Ankara police have tried to disperse crowds with pepper spray on a sixth day of nationwide protest. Turkey's foreign minister has insisted that premier Tayyip Erdogan's government did not run a "second-class democracy."
Turkish civic society leaders visited the government of absent Prime Minister Tayyip Erdogan in Ankara on Wednesday to present a list of demands, including a call to dismiss the police chiefs of the Turkish capital and Istanbul, where violence began last Friday. Erdogan is visiting northern Africa.
The delegation also called for the release of thousands of protestors detained since last Friday's initial police crackdown on environmentalists in a central Istanbul park that turned into widespread protest against Erdogan's alleged authoritarian rule.
Thousands of striking workers from unions representing private and public sector employees staged protest solidarity rallies on Wednesday in major cities, including the capital Ankara. In Istanbul, union members converged from two directions on Taksim Square, where protest in recent days has been relatively peaceful after riot police withdrew.
Union placards and chants called for the resignation of Erdogan. Diplomats said Turkish Foreign Minister Ahmet Davutoglo had told US Secretary of State John Kerry during a phone call that "Turkey is not a second-class democracy."
Protest in Ankara
In Ankara later on Wednesday, police used pepper spray and water cannon in attempts to disperse some 2,000 protestors in Kizilay park, the heart of the government district, according to Reuters. The news agency AFP said ambulances took away at least four people who collapsed in the fumes.
Two researchers at Istanbul's Bilgi University said their online survey of 3,000 demonstrators had found that two-thirds were younger than 30. A large majority – 70 percent – did not belong to political parties.

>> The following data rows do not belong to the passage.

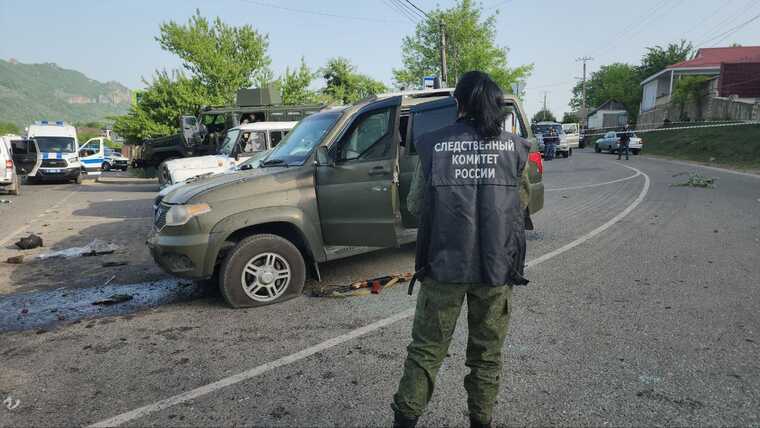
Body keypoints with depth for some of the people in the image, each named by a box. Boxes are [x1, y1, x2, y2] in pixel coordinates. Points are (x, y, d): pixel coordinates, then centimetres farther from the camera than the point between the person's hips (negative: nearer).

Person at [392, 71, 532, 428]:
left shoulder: (433, 146, -6)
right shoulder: (515, 148, -1)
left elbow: (414, 206, 2)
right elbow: (522, 204, 9)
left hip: (443, 265, -1)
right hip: (497, 267, 1)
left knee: (426, 349, 13)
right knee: (487, 353, 17)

More than half – 54 percent – said they had never before taken part in mass demonstrations.
Architect vocalizes protestors' demands
A civic spokesman representing protestors, Eyup Mumcu of the Istanbul chamber of architects union, presented the demands to Deputy Prime Minister Bulent Arinc in Ankara. Included was a call that Erdogan drop a major building plan for Istanbul's Gezi Park, a rare green spot adjourning Taksim Square.
"We demand that those police chiefs... who are responsible for violence and pressure are dismissed," said Mumcu after meeting Arinc.
The civic group also called on Ankara to release all protesters arrested since trouble began nearly a week ago and ban the police from using tear gas against the demonstrators, blamed for scores of injuries.
Injury count rises
The Ankara-based Human Rights Association said on Wednesday that more than 3,300 people had been detained since Friday and that close to 1,000 had been injured.
The German news agency DPA cited the Turkish doctors' association TTB as saying the number of people injured since Friday had risen to 4,100 with 43 persons in critical condition. Already, the protests have claimed at least two lives.
On Tuesday, Arinc had apologized to wounded protestors.
In Turkey's western city of Izmir at least 25 people were arrested for "misleading and libelous" posts on Twitter, according to the Anatolia news agency.
Protestors in recent days have relied heavily on social media networks and initially complained that mainstream Turkish media was slow to cover the crisis.
Erdogan's Justice and Development Party (AKP) was first elected in 2002. Opponents accuse him of repressing critics and pushing conservative Islamic policies. Last weekend, he told protestors to wait until elections next year.